Thanks for the information, this is helpful. It sounds like I can potentially run the pump at a lower RPM than it is currently set at, which would be great! At 3200 RPMs, the noise carries into the adjacent room and is noticeable. This does not occur at 2250 RPMs.

So how do I know if I have the pump running fast enough to still make the SWCG's flow switch close? Is that simply ensuring the light on the Aqua Rite that indicates "No flow" is not lit or that the light indicating "Generating" is solid?
 

Mavrk

Active member
May 24, 2013
30
Central/East FL
#8
Thanks for the information, this is helpful. It sounds like I can potentially run the pump at a lower RPM than it is currently set at, which would be great! At 3200 RPMs, the noise carries into the adjacent room and is noticeable. This does not occur at 2250 RPMs.
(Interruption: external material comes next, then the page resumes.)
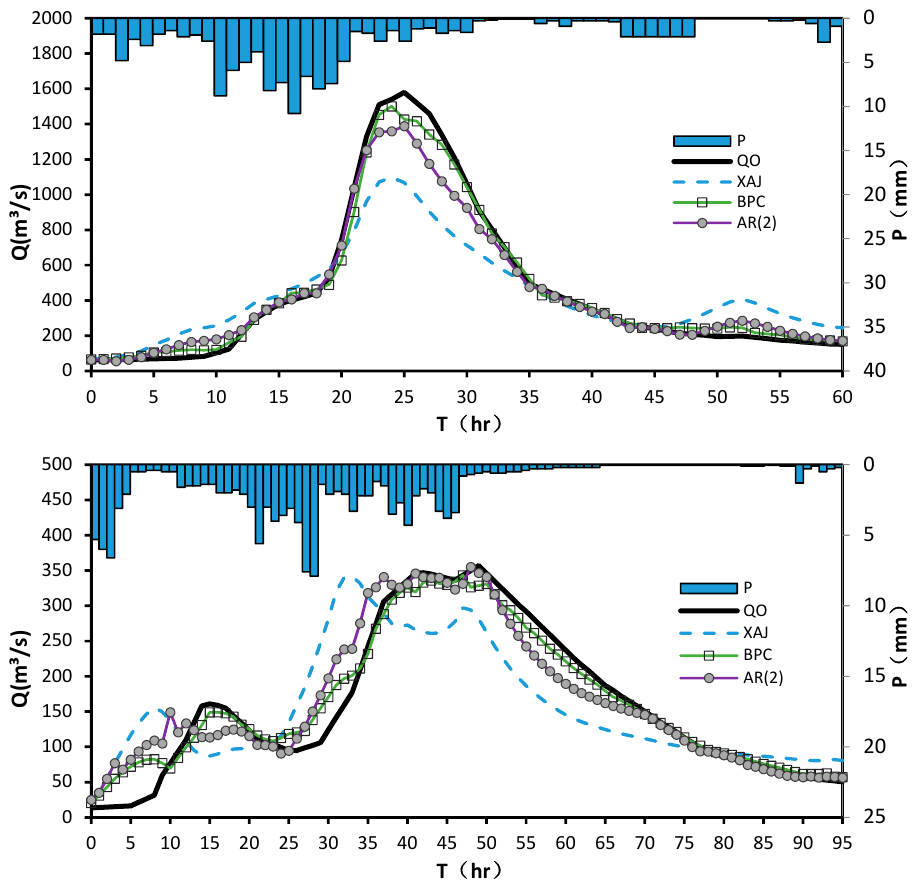
Figure 6. Real ‐ time correction performance comparison of BPC and AR(2) of floods 20011021 and 20020817. Table 5. Comparison between original model results and real ‐ time correction results of BPC and AR(2). Flood Code Flood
So how do I know if I have the pump running fast enough to still make the SWCG's flow switch close? Is that simply ensuring the light on the Aqua Rite that indicates "No flow" is not lit or that the light indicating "Generating" is solid?
Yes, just change it until the flow light turns on (or off if going slower). Then bump it up one level higher than that for the times you want your SWG to be in use. The reason to go one higher is to ensure the pressure will be enough as the filter gets dirty and the psi goes down. Also, it is good to have a small buffer to make sure it will always work.